讲到最后,钟迅的脸一路泛红,不知道自己怎么会又多舌了起来。明明大哥有交代的,像他这种天生坦诚的人,面对商场人士时,只有少说才会少错。
瞧瞧他在说些什么浑话!
方笙笑出声道:“OK!我明白你的意思,千万不要再解释了,你只会愈描愈黑,我可是会哭给你看哦!”
她的回应与谅解令钟迅张口结舌了起来,他以为依他不得体的方式,想必令这个看来楚楚动人、气质娇弱的小姐气哭出来,因为她分明长着一张弱不禁风的脸,但说出口的话却又充满慧黠理智,叫他怎能不讶异?
“你——”
“事实上我是来找钟适的。他今晚会来吗?”依她猜,怕是不来了。
丙然,钟迅摇头以对。
“他不来,他被派去与金小姐参加慈善晚会。”他瞥了她一眼,终于直率的问:“你找我大哥的目的是什么?我大哥会乐于见你吗?”
方笙眨了眨眼。
“也许是太多千金小姐对钟适别有居心,欣赏他的外表与卓绝能力,因而前仆后继的想接近他,造成他不少困扰。因此你把我当成是那些女子之一,我不反对。但我可以告诉你,对钟适而言,我绝对是不同的。”
他无语,谨慎的在心中计量。
“容我猜猜,此刻你急欲前往的地方,是那个有钟适参加的慈善晚会吗?”
她温婉的轻问却合着不容置疑的威力,令钟迅不由自主的点头。
“是的,我正要找大哥,与他谈一谈;听说今夜他们会公开婚讯。我爸爸示意大哥向金小姐求婚。我不许大哥连自己的婚姻也卖掉,他应该为了爱结婚。”
她闻言勾住他的手。
“那咱们一同去吧。我们必须阻止他去制造自身的悲剧,并且你也可以看一看我在钟适心中有无地位。事实上我自己也想确定一下,”

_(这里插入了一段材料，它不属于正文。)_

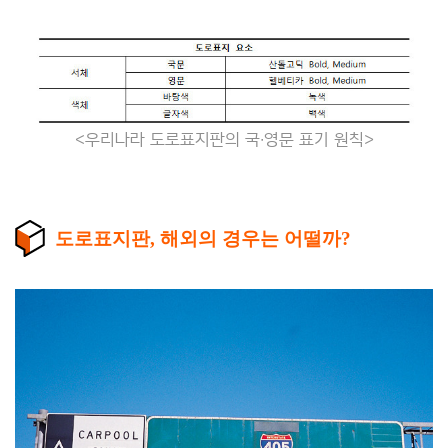
<우리나라 도로표지판의 국∙영문 표기 원칙>
도로표지판, 해외의 경우는 어떨까?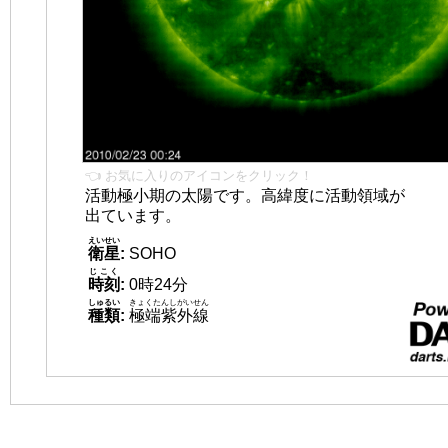
👈 お気に入りのアイコンをクリック！
活動極小期の太陽です。高緯度に活動領域が
出ています。
えいせい
衛星
:
SOHO
じこく
時刻
:
0時24分
しゅるい
きょくたんしがいせん
種類
:
極端紫外線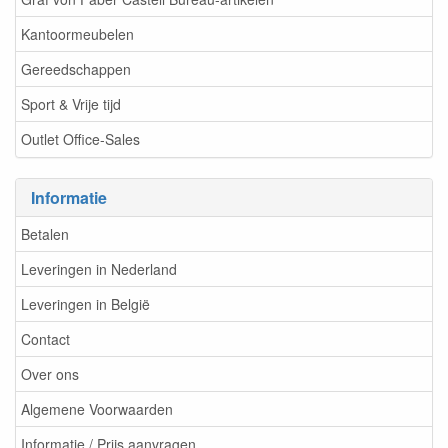
Kantoormeubelen
Gereedschappen
Sport & Vrije tijd
Outlet Office-Sales
Informatie
Betalen
Leveringen in Nederland
Leveringen in België
Contact
Over ons
Algemene Voorwaarden
Informatie / Prijs aanvragen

钟迅楞了一下,终于点头,挽住她住出口走去。方笙拦住路过的服务生,请他传口讯给何必主,便一同走了出去。
上天并没有浪漫的安排,让她与钟适意外的重逢。但她运气还算不坏,遇见了钟迅,这也就很好了。
山不来就穆罕默德;穆罕默德就去就山。
她岂有不懂这种道理的。
***当钟迅与方笙抵达会场时,已是九点光景,晚会已进行至一半时候了。全是因为方笙必须换下脏掉的礼服所致;因为钟迅特意带她去精品店挑了一款合身小礼服换上后,才匆匆前来会场。
全场的焦点自是钟适与金玉斐这对亮丽佳偶,又因为风声早已传出今夜会有求婚事件上演,因此记者们捕捉的不是各种慈善的表态——反正也不过都是千篇一律的做秀而已!同样是做秀,来点新鲜的东西才令人期待。
英俊冷静的钟适,身上自是有一股深沉难测的气势,而他身边健美高挑的金小姐全然是阳光股炙热迫人的典型,活跃而眩人心魂,所到之处必是太阳一般的存在。太开,太放,太烫人!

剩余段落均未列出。